(Исходный текст):
= = = =

В случаях А и С иллюзия была аморфной. Я знал, что это так, и все же поддался искушению попытаться сообщить ее. В случае В идея была связной, и мне удалось сохранить молчание. Оба сознания, другими словами, были менее затронуты в случае В и более затронуты в случаях А и С. Возможно, это не всегда так: иллюзия могла бы быть связной, даже практичной, а рациональный авторитет ума — совершенно отсутствовать. Не было бы это безумием?
В случае А у меня было абсолютное знание того, что я не в своем уме и что в моих словах нет смысла; это были как раз те факты, которые я стремился скрыть; и все же, когда я поддался искушению заговорить, мое лицо исказилось от гнева, и я с жестокостью сжал запястье моего наблюдателя. Вот действие, неестественное и нехарактерное действие, проистекающее из идеи, в которую я не верил и которую скрывал часами как явный признак отклонения. Разве не так с сумасшедшими?

= = = =

(Записи):
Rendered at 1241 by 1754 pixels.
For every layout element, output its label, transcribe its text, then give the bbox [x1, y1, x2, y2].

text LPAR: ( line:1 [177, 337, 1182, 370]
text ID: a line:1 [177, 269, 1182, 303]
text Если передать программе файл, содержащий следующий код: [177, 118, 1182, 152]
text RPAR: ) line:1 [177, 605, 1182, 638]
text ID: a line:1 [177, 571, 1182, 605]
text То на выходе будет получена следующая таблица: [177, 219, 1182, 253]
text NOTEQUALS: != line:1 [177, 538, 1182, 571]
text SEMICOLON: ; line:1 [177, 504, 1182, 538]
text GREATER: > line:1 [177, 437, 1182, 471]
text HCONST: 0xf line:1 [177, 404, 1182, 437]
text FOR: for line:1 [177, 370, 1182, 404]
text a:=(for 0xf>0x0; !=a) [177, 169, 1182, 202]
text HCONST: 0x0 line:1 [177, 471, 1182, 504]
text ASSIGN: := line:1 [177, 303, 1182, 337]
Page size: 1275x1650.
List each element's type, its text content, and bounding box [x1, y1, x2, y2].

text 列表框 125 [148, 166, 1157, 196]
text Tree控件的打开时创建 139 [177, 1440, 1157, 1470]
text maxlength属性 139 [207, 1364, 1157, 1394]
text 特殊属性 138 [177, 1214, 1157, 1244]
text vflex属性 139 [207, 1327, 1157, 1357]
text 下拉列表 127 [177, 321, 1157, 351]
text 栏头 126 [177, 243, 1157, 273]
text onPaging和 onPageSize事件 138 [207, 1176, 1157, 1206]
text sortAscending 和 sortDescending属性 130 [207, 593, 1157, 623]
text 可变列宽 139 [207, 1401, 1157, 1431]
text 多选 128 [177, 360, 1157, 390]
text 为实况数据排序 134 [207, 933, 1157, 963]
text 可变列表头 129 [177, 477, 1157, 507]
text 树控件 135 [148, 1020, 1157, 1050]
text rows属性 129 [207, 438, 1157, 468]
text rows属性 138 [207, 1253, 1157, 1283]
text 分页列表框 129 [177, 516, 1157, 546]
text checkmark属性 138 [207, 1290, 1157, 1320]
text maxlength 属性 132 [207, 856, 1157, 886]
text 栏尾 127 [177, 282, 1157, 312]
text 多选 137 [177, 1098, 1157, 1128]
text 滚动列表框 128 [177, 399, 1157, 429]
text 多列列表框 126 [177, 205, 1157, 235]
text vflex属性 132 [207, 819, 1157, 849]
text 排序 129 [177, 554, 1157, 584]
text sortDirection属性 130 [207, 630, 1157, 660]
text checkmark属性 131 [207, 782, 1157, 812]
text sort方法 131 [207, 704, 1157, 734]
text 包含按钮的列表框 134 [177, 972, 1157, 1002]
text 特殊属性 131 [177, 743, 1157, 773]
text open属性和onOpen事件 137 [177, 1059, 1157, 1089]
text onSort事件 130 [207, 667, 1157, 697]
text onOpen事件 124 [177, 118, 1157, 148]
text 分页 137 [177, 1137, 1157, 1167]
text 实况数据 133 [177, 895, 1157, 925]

= = = =

(Задание): Выпишите из исходного текста дословно фрагмент, который открывается словами «В случаях А и С иллюзия» и завершается словами «так с сумасшедшими?». Записи никак не связаны с исходным текстом.

(Ответ):
В случаях А и С иллюзия была аморфной. Я знал, что это так, и все же поддался искушению попытаться сообщить ее. В случае В идея была связной, и мне удалось сохранить молчание. Оба сознания, другими словами, были менее затронуты в случае В и более затронуты в случаях А и С. Возможно, это не всегда так: иллюзия могла бы быть связной, даже практичной, а рациональный авторитет ума — совершенно отсутствовать. Не было бы это безумием?
В случае А у меня было абсолютное знание того, что я не в своем уме и что в моих словах нет смысла; это были как раз те факты, которые я стремился скрыть; и все же, когда я поддался искушению заговорить, мое лицо исказилось от гнева, и я с жестокостью сжал запястье моего наблюдателя. Вот действие, неестественное и нехарактерное действие, проистекающее из идеи, в которую я не верил и которую скрывал часами как явный признак отклонения. Разве не так с сумасшедшими?